Étudier la survie des bactéries sur le bois présente plusieurs défis méthodologiques. Les variations entre les types de bois, leur condition physique, et les méthodes expérimentales compliquent l'évaluation des propriétés antibactérienne. Les méthodes d'extraction et les tests de dilution en milieu liquide permettent d'identifier les composés actifs, mais peuvent ne pas refléter complètement leur efficacité sur les surfaces en bois. Les difficultés incluent la récupération des bactéries, influencée par la porosité et l'hygroscopicité du bois, ainsi que l'absence de protocoles standardisés. Des approches plus avancées, comme les techniques génétiques, pourraient améliorer la précision des études sur la survie des bactéries. Cependant, ces méthodes nécessitent encore des perfectionnements pour offrir une évaluation plus précise de la capacité du bois à inhiber les bactéries. Ainsi, bien que le bois présente un potentiel antibactérien intéressant, des améliorations méthodologiques sont essentielles pour comprendre pleinement ses propriétés en termes de survie des bactéries.
Et les planches à découper en bois alors ?
La raison pour laquelle on s'intéresse à cette question, est en partie celle des planches à découper en bois versus celles en plastiques. Actuellement, le plastique est préféré dans les environnements alimentaires en raison de sa surface lisse, facile à nettoyer et à désinfecter. Sauf qu'en pratique, on se rend compte que le plastique n'est pas si performant que cela, d'autant plus lorsqu'il est de piètre qualité. Les planches en plastiques ont un défaut majeur, c'est leur dégradation face aux couteaux. En effet, le plastique s'entaille petit à petit (laissant probablement des micro-particules de plastiques dans les aliments) et ceci offre un "nid" pour les bactéries dont il est plus difficile de les déloger. L'argument de l'hygiène est donc à remettre en question.
Les planches en bois sont constituées d'une matière naturelle (donc pas de micro-particules toxiques), la résistance est généralement meilleure que le plastique (donc peu ou pas d'entailles) et il est possible de les poncer de nouveau afin d'obtenir une surface lisse.

▸ DONNÉES FOURNIES:
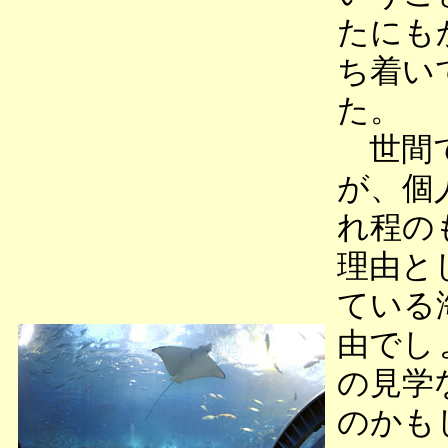
たにも
ち着い
た。
世間で
が、個
れ程の
理由と
ている
由でし
の見学
のかも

▸ ACTIONS DEMANDÉES:
A – Restituez le passage du texte sur le bois et les bactéries qui va de "La raison pour" jusqu'à "remettre en question." inclus.
B – Pour chaque phrase ci-dessous, dites si le texte sur le bois et les bactéries est d'accord, par oui ou non, et citez mot pour mot les mots du texte qui le montrent.
(i) Le plastique est aujourd'hui préféré dans les environnements alimentaires.
(ii) Il existe déjà des protocoles standardisés pour étudier la survie des bactéries sur le bois.
(iii) Les planches en bois ne peuvent pas être poncées.
C – Prolongez le texte sur le bois et les bactéries à partir de l'endroit où il s'arrête.

▸ RÉPONSES PAR CONSIGNE:
A –
La raison pour laquelle on s'intéresse à cette question, est en partie celle des planches à découper en bois versus celles en plastiques. Actuellement, le plastique est préféré dans les environnements alimentaires en raison de sa surface lisse, facile à nettoyer et à désinfecter. Sauf qu'en pratique, on se rend compte que le plastique n'est pas si performant que cela, d'autant plus lorsqu'il est de piètre qualité. Les planches en plastiques ont un défaut majeur, c'est leur dégradation face aux couteaux. En effet, le plastique s'entaille petit à petit (laissant probablement des micro-particules de plastiques dans les aliments) et ceci offre un "nid" pour les bactéries dont il est plus difficile de les déloger. L'argument de l'hygiène est donc à remettre en question.

B –
(i) Oui : « Actuellement, le plastique est préféré dans les environnements alimentaires »
(ii) Non : « l'absence de protocoles standardisés »
(iii) Non : « il est possible de les poncer de nouveau afin d'obtenir une surface lisse »

C –
Est-ce une question si importante à se poser ?
On pourrait penser que c'est une question presque inutile, mais lorsqu'on pense aux hôpitaux ou aux milieux agroalimentaire, le risque bactériologique n'est pas à négliger. Ceci s'illustre simplement par la contamination croisée : si vous découpez du poulet contaminé par des bactéries, comme la salmonelle, ces bactéries peuvent ensuite être transférées sur un autre aliment, comme une tomate, découpé sur la même surface sans un nettoyage adéquat. Lorsque le poulet est cuit de la bonne manière, alors la bactérie n'aura pas survécu lorsqu'elle arrivera dans l'assiette, néanmoins, si la tomate contaminée, vous la mangez cru, et bien vous serez infectée par la salmonellose. Appliquez ce phénomène à l'échelle d'un hôpital et l'augmentation des infections alimentaires augmentera en flèche !
La question est donc "le bois est-il plus hygiénique ?" voir même "a-t-il des propriétés anti-bactériennes" est pertinente. Cette question semble assez simple à étudier, mais la complexité réside dans le fait qu'il existe des dizaines de milliers de variétés d'arbres et que le bois est une matière hétérogène, d'où la nécessité d'une étude à très grande échelle, ce que la science semble faire petit à petit. Il faudra donc s'armer de patience avant de (re)voir apparaître des planches à découper en bois dans les milieux sensibles.